Bad news, travelers: TSA lines are a mess these days and, by all accounts, the Agency apparently seems keen to keep them that way. It turns out that the TSA bet big on travelers paying to be part of the PreCheck program and used that expectation to reduce its screening staff by 10 percent. Except people didn’t actually sign up – and pay the $85-100 for a five year enrollment – to get the expedited screening. Combine that with a couple reports on general incompetence in the screening process and, well, things got ugly in a hurry. Starting last September the TSA cut back on non-paid (and pre-screened) passengers gaining access to PreCheck. That led to slightly longer lines. And now some airports are seeing waits in excess of one hour on a regular basis.
Even if the TSA wanted to get back to the staffing levels it held in 2012 it faces a massive challenge. It is adding a net of only 100 screeners each week due to “regular” attrition which occurs at an incredibly high rate. The current pace means roughly a year to get back to the old levels all while passenger numbers have increased over that time.
— Scott Mayerowitz (@GlobeTrotScott) March 30, 2016
Most of the above details come from an AP report out this week calling attention to the issue and I suppose it is good news to know why the Agency claims the problems exist. But I’m also struggling to believe the reasoning. Q1 and Q4 are generally equally quiet at airports, with peaks for certain holiday travel days. We did not see the massive lines like this so regularly at the end of last year, despite the cuts to the Managed Inclusion program which reduced the number of travelers eligible for PreCheck “randomly” at the airport. So, yes, traveler numbers are ticking up but not so many at so many airports that the doubling (or more) of wait times really makes sense. At least not to me. Alas, the TSA is resisting efforts from the AP to get any real data via FOIA requests so we’ll never know for sure what is happening. Other than that a lot of passengers are getting screwed.
Oh, and the passengers are ridiculously stupid far too often as well.
Dumbass in front of me in the TSA PreCheck line forgot that loaded magazines can't fly.

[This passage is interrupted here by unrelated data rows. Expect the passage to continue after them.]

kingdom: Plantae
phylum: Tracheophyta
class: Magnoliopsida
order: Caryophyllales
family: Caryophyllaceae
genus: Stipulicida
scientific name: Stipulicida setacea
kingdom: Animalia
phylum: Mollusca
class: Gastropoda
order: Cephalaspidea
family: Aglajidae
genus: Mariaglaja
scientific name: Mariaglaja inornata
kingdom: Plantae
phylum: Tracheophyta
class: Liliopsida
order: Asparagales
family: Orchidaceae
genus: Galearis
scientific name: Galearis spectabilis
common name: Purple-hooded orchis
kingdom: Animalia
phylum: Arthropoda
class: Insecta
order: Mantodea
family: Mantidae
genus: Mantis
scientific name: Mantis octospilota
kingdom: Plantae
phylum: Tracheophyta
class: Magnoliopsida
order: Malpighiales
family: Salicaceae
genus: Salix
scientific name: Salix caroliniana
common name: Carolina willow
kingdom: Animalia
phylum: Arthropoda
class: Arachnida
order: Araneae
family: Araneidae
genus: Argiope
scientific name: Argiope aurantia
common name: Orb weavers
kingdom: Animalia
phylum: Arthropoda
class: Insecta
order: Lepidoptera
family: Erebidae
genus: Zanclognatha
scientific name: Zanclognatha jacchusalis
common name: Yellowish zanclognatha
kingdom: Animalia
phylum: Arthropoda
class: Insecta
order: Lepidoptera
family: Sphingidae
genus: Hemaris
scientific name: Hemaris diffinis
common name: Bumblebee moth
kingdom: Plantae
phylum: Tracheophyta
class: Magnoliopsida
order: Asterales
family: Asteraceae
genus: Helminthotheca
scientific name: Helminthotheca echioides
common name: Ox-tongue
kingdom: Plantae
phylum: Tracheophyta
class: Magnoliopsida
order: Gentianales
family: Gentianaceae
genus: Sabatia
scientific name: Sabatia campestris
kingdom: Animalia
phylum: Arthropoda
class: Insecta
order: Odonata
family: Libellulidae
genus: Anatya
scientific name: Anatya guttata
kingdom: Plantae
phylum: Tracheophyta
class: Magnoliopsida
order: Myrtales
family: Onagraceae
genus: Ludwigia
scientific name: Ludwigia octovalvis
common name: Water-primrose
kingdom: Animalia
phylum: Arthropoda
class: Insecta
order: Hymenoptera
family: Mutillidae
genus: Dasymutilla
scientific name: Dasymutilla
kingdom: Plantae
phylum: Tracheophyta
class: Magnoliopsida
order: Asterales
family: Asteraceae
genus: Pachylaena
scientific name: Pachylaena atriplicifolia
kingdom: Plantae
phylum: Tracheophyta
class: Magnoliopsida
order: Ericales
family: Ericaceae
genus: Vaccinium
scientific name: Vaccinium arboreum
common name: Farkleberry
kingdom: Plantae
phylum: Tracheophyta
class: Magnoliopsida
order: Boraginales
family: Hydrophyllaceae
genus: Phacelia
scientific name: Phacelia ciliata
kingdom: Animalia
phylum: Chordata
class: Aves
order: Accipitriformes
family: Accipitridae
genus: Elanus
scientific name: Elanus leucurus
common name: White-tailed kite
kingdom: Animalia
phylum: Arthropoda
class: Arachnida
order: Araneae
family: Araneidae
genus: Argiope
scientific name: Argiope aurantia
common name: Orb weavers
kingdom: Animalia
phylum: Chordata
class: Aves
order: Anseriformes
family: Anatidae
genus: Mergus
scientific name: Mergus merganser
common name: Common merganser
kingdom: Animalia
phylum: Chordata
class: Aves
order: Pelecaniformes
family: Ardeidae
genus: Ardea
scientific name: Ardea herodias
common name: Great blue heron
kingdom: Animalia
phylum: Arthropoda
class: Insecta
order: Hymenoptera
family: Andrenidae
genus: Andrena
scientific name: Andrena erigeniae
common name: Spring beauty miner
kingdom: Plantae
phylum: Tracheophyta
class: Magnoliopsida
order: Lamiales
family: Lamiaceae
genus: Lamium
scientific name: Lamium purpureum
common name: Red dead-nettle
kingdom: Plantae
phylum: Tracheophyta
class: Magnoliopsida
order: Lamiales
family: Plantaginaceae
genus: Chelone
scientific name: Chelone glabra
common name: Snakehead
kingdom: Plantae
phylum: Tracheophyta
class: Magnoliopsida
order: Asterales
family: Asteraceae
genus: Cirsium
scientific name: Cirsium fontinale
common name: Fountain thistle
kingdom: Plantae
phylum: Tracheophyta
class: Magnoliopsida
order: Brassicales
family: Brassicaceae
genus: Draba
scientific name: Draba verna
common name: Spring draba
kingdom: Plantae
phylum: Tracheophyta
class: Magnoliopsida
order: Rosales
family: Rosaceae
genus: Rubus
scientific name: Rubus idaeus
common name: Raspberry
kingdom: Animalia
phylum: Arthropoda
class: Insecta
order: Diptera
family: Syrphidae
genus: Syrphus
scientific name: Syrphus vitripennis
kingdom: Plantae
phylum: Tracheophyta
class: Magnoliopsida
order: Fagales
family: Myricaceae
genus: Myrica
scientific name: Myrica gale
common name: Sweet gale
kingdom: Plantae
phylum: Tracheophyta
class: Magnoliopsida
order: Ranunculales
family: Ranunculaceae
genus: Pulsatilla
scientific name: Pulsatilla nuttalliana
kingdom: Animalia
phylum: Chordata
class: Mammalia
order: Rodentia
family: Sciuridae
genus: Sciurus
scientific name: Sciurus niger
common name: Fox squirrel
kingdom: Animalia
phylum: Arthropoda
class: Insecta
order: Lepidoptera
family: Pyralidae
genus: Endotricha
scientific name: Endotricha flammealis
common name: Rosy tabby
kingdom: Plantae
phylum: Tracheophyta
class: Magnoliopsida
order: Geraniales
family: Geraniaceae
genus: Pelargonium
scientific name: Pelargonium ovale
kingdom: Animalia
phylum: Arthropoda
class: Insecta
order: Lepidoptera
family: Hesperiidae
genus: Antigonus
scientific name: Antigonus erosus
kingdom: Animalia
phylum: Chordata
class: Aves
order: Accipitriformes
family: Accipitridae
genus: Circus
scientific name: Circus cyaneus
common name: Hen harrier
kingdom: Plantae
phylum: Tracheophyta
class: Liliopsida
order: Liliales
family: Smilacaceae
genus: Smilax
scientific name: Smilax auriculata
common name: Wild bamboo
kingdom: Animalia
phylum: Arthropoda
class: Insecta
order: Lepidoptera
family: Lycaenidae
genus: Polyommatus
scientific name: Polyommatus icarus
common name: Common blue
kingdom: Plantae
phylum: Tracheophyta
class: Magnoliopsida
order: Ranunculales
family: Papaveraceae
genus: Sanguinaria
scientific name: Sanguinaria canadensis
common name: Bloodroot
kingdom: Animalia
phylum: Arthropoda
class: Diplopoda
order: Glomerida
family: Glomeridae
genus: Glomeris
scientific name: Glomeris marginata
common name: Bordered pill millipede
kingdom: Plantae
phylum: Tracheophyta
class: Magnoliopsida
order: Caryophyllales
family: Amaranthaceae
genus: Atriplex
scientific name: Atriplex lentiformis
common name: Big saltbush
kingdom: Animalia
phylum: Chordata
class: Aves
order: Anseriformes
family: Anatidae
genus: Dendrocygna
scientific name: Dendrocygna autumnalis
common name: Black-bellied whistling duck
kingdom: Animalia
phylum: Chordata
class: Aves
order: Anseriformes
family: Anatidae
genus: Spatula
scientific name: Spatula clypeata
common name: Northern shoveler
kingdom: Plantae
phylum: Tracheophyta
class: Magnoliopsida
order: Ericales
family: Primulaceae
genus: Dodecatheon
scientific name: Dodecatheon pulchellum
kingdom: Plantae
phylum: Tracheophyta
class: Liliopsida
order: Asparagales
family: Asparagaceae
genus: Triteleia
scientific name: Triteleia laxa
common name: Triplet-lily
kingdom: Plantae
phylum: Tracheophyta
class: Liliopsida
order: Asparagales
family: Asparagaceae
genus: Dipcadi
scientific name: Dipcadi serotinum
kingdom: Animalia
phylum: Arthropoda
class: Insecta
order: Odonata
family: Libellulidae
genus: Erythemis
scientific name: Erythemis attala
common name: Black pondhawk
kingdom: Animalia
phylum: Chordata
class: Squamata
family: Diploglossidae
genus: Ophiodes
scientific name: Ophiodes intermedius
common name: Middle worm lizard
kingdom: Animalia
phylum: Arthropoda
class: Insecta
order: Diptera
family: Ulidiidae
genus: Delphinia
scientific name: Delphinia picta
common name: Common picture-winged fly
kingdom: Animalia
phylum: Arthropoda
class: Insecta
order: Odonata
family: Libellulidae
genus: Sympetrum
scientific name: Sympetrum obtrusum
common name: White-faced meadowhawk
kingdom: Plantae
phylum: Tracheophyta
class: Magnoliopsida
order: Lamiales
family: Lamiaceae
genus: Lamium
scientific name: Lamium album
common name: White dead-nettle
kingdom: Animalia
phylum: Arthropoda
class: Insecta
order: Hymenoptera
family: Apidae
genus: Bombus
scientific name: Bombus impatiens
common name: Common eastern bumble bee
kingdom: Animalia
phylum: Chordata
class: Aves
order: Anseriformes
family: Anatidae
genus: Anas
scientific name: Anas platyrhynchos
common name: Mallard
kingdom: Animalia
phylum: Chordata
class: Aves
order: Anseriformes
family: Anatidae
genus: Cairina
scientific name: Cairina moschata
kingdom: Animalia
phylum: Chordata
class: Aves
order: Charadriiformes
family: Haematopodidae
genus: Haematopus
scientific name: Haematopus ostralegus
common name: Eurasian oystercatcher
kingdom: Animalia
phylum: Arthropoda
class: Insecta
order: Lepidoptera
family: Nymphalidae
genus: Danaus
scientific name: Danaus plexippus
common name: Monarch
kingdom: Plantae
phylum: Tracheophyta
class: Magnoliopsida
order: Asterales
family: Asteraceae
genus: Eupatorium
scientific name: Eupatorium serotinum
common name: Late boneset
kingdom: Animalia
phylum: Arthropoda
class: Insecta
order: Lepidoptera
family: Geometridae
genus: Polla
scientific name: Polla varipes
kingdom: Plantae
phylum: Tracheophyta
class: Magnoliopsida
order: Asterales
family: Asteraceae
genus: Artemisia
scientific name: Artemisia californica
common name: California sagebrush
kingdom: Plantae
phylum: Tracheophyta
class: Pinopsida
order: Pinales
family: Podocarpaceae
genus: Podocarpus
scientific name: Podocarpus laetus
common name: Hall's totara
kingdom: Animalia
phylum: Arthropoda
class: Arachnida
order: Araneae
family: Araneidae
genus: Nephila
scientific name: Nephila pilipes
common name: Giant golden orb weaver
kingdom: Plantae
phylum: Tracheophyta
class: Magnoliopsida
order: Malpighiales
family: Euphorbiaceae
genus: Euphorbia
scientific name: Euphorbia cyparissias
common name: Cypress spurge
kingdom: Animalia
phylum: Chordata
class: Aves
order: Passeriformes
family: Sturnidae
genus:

— Blaine Nickeson (@bnickeson) March 30, 2016
And if you are going to bother to pay for the priority screening – with the hope and dream that the TSA will actually honor its half of the bargain and properly staff the lanes at airports nationwide – go ahead and get NEXUS (if you are near Canada or frequently visit) or Global Entry. Both are a better value with the international priority, too.